A volte ci sentiamo un po’ come a casa nostra. La folta presenza di immigrati, ormai alla terza generazione, ha creato un legame particolarmente forte con il nostro paese. Certamente, per chi è abituato ad una dimensione culturale sofisticata e può vantare tradizioni storiche, questo è un paese semplice, in cui i luoghi comuni (la spiaggia, la musica, il calcio, la natura) sono gli elementi effettivamente caratterizzanti. E quindi l’Italia oggi è riconosciuta a sua volta per gli elementi che meglio si adattano al modo di vivere brasiliano: moda, buona cucina, senso del bello. La crescita prepotente di una classe media e la maggior complessità dei bisogni hanno posto il nostro paese al centro dei flussi turistici dietro agli Stati Uniti, che nel bene e nel male continuano a rappresentare il modello da imitare.
TIM Brasil fa parte del gruppo Telecom Italia e negli ultimi anni – Paolo ci tiene a sottolinearlo – è stata protagonista di uno straordinario percorso di crescita in uno dei mercati telefonici più effervescenti del mondo. Gli chiedo a questo punto come le differenze culturali convivano in azienda.
L’incontro tra due stili di vita e di lavoro diversi – al pragmatismo e alla capacità di organizzazione e pianificazione degli italiani fa da contraltare l’estemporaneità e la creatività delle soluzioni tipiche dei brasiliani – genera talvolta anche momenti di tensione, accentuati da una sana rivalità, tipica delle realtà lavorative complesse. Più che omogeneizzare le diversità, la nostra strategia cerca di valorizzarle appieno nel contesto produttivo. L’identità nazionale poi si ritrova ed è compatta nei grandi eventi sportivi, che diventano momento di acceso confronto. Sono più portato a parlare di quello che osservo in Azienda, sia perché gran parte della nostra vita si svolge in quel contesto, sia perché i cariocas sono molto gelosi del loro privato e ben difficilmente capita che aprano la dimensione casalinga a persone esterne alla cerchia dei familiari e delle amicizie più profonde La vita sociale si svolge prevalentemente nei locali, nelle comunità sociali o religiose o, a Rio, in spiaggia.
E a proposito della vita religiosa?
La società brasiliana è aperta e tollerante.
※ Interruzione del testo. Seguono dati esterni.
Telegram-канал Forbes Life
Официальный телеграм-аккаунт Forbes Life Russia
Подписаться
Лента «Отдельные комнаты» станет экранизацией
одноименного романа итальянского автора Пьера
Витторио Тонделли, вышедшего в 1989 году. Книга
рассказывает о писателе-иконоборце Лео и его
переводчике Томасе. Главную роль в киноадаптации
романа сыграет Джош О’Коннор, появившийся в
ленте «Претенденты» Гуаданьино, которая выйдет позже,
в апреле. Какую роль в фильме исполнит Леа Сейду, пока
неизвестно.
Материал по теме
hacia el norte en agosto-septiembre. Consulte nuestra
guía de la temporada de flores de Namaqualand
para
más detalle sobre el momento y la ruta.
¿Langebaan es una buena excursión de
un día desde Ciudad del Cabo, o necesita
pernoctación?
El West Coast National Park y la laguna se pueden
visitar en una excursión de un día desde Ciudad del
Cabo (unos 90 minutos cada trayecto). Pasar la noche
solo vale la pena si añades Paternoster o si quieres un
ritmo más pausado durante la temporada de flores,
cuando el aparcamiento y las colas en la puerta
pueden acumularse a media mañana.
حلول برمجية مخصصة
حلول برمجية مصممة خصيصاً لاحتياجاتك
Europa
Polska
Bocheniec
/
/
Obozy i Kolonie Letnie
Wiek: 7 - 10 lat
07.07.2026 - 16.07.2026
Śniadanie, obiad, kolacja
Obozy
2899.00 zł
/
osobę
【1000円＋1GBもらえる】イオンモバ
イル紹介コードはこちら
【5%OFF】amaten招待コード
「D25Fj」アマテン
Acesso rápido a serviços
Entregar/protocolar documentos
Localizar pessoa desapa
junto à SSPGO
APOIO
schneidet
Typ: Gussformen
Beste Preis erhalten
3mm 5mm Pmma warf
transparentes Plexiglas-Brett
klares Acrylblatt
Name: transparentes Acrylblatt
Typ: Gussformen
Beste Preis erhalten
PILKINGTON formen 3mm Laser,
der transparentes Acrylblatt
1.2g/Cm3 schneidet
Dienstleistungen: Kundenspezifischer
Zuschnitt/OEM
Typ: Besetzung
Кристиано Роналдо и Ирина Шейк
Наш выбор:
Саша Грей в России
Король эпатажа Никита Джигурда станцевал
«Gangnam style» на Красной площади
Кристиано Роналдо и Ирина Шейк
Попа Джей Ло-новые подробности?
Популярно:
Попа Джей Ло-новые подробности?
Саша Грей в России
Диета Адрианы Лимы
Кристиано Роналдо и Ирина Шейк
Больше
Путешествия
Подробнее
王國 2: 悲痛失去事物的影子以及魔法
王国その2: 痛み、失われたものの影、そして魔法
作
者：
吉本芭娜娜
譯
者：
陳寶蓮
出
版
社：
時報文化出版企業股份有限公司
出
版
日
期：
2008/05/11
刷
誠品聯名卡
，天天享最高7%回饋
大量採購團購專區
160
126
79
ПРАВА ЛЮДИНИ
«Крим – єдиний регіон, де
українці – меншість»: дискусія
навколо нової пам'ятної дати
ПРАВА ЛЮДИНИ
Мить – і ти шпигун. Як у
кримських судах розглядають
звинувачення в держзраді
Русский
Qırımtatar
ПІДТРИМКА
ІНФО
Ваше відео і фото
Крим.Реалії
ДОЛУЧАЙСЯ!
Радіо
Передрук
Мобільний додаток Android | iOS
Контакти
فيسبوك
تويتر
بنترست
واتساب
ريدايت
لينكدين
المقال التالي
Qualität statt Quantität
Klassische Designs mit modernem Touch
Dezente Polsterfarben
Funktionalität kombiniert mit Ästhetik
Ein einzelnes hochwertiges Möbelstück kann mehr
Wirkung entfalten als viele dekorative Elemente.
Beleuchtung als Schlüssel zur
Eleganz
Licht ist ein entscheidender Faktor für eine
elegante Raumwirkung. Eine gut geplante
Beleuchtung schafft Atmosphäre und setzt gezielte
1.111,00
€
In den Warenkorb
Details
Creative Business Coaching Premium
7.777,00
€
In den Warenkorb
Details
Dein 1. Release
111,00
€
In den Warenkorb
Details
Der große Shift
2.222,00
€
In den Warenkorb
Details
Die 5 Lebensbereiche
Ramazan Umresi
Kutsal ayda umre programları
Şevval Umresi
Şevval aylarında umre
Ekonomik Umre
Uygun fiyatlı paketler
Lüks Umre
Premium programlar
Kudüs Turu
Questo consente la convivenza pacifica di molti credi religiosi, dai culti animisti alla religione evangelica e cattolica. Le cerimonie religiose sono molto partecipate ed emotivamente vissute con intensità. Non mancano anche le personalizzazioni un po’ folkloristiche. Esistono e si vedono di frequente quelle figure di pastori predicatori mutuate dai culti nordamericani. Ovvio che la religione cattolica, anche per l’investimento missionario fatto nel tempo, occupa nella società brasiliana un ruolo di primaria importanza.
La nostra intervista si conclude su Foligno
Foligno purtroppo oggi è uno specchio delle difficoltà dell’Italia. Per me c’è sempre l’emozione di tanti ricordi. Il quotidiano, al di là delle mie personali emozioni, è fatto di persone che cercano di sopravvivere alle difficoltà del momento e noto un sempre maggiore scetticismo sul futuro. Spero ovviamente di sbagliarmi.